114th Year, 15th Issue Thursday, November 21, 2002 Sparta, North Carolina

Backwoods Beat 178

Time to withdraw to the world that is within

by T.J. Worthington

The most recent election showed me two things. One is that we are, indeed, Babylon.

The other is that assassination works. It makes me want to take George Orwell's Animal Farm down from the shelf, dust it off and read it. I liked it 40 years ago. This year I might feel at home in it. I think of the art of George Grosz, a German dadaist of the early part of the 20th Century. He depicted the decadence in the ruling classes making the people look like pigs. It's in Animal Farm that George Orwell wrote, "Some pigs are more equal than others."

It's time for me to withdraw from my interest in politics. There's nothing I can do about any of it, but agree or disagree. Hot dog. And what I agree or disagree with is an illusion of an illusion of an illusion.

It's time to take back the emotional energy I invest in following politics in the news. Our course is set and whatever I think about it, pro or con, has nothing to do with anything but my own reasons, which are for me alone.

It's time to turn more inward, pay closer attention to my own quality of life in relation to self and others. I want to cure myself less of believing I have any notion of what is happening any place but where I am at a given moment.

The song by John Lennon comes to mind, "How can I go forward when I don't know which way I'm facing?"

Let them that want it have it.

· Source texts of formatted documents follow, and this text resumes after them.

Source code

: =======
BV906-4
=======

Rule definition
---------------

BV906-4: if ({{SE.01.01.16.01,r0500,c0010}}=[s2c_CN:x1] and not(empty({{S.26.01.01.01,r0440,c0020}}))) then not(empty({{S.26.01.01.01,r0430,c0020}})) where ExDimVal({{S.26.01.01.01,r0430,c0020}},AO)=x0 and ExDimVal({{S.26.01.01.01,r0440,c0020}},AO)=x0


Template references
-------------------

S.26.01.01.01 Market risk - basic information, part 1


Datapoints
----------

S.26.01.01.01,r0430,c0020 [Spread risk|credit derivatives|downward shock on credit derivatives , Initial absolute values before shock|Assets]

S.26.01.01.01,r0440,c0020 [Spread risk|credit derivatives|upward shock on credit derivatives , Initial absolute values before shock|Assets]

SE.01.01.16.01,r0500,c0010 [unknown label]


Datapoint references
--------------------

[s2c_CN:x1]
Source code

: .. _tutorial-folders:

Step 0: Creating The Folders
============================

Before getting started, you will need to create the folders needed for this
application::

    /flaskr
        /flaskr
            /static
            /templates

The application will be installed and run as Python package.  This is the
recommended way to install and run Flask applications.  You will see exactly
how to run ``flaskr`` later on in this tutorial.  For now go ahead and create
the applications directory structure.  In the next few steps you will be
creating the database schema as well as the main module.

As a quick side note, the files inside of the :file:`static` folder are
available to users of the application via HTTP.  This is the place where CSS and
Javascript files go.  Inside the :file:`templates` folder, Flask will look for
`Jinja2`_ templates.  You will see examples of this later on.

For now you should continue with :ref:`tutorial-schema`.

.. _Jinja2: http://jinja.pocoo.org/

I'll wait for the sound of wings and in the meantime live more in the present tense and less in figments of imagination concerning stuff I know not even a little about and care less. I can't help but find it funny, however, that Iraq is the location of the first Babylon. The news has turned plumb scriptural — Baghdad, Palestine, Jerusalem, Israel, Jordan, Syria, Egypt, Macedonia. It's all too weird. Mind games.

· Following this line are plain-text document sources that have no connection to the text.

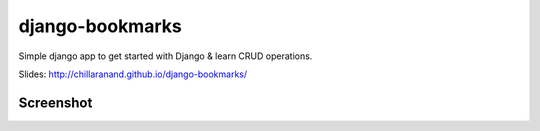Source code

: django-bookmarks
================

Simple django app to get started with Django & learn CRUD operations.

Slides: http://chillaranand.github.io/django-bookmarks/


Screenshot
----------
.. image:: https://cloud.githubusercontent.com/assets/4463796/5896498/79dc1b10-a55c-11e4-86d2-877b6c334231.png

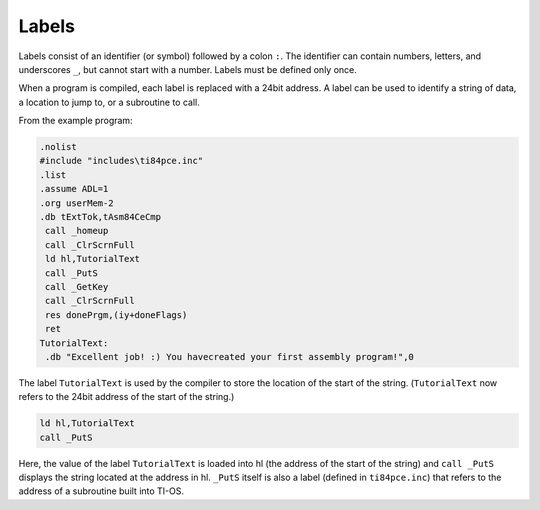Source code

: Labels
================================

Labels consist of an identifier (or symbol) followed by a colon ``:``. The identifier can contain numbers, letters, and underscores ``_``, but cannot start with a number. Labels must be defined only once.

When a program is compiled, each label is replaced with a 24bit address. A label can be used to identify a string of data, a location to jump to, or a subroutine to call.

From the example program:

.. code-block:: asm

 .nolist
 #include "includes\ti84pce.inc"
 .list
 .assume ADL=1
 .org userMem-2
 .db tExtTok,tAsm84CeCmp
  call _homeup
  call _ClrScrnFull
  ld hl,TutorialText
  call _PutS
  call _GetKey
  call _ClrScrnFull
  res donePrgm,(iy+doneFlags)
  ret
 TutorialText:
  .db "Excellent job! :) You havecreated your first assembly program!",0
  
The label ``TutorialText`` is used by the compiler to store the location of the start of the string. (``TutorialText`` now refers to the 24bit address of the start of the string.)

.. code-block:: 

  ld hl,TutorialText
  call _PutS
  
Here, the value of the label ``TutorialText`` is loaded into hl (the address of the start of the string) and ``call _PutS`` displays the string located at the address in hl. ``_PutS`` itself is also a label (defined in ``ti84pce.inc``) that refers to the address of a subroutine built into TI-OS.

Just outside one of my windows is a maple sapling with golden yellow leaves ablaze in the window's upper half. Out another window fairly dense fog in the background emphasizes the lines of empty tree branches in the foreground. A carpet of light reddish-brown leaves covers the ground, wet from a night and morning of light rain.

Earlier, we had quite a bit of wind. It has slowed down now to gusting breezes. The few remaining leaves on the wild cherry tree saplings flutter like green, yellow and red flags in a harbor full of sailing ship masts swaying in the fog.

Wallace Stevens' poem, The Idea of Order at Key West, pops into the conscious from the storehouse in the subconscious. He tells of the lights on fishing boats anchored at sea in the night, "arranging, deepening, enchanting night." He heard a woman singing on the beach. "And when she sang, the sea, Whatever self it had, became the self That was her song, for she was the maker."

A marina at night is beautiful anywhere. So are dancing leaves in a window. For the singing I have music by contemporary Chinese composer, Tan Dun, of Hong Kong I think, played by the Kronos Quartet. Friends who have come into the house while it was playing have asked me to turn it off. I understand, so it's easy to comply. No flare-ups. No "You telling me what I can't do in my own house?"

It's a blender mix of eastern and western musical ideas called Ghost Opera. Tan Dun also composed the soundtrack to the kung fu movie, Crouching Tiger, Hidden Dragon.

It's been an odd autumn this year. Sometimes it was uncomfortably wet, but I don't mind. We need to replenish ground water after three years of what weather people call a drought.

A majority of the woolyworms I've seen this year have been all black. A few were all brown and very few were striped. It seems like more black ones every year. This year the woolyworms were scarce compared to years before.

If we go by fogs in August, the way I learned to interpret them, we could have the bottom fall out of the sky toward the tail end of winter, late March maybe. It's then we get those big snows that shut us in for a week or two. The last days of August were foggy and the fog kept on up into September. I love a foggy day. It has a certain stillness. It gives the foreground trees a light gray background, and like snow it muffles sound waves, emphasis on silence, but for the water drops that fall from roof's edge to puddles in the rocks below.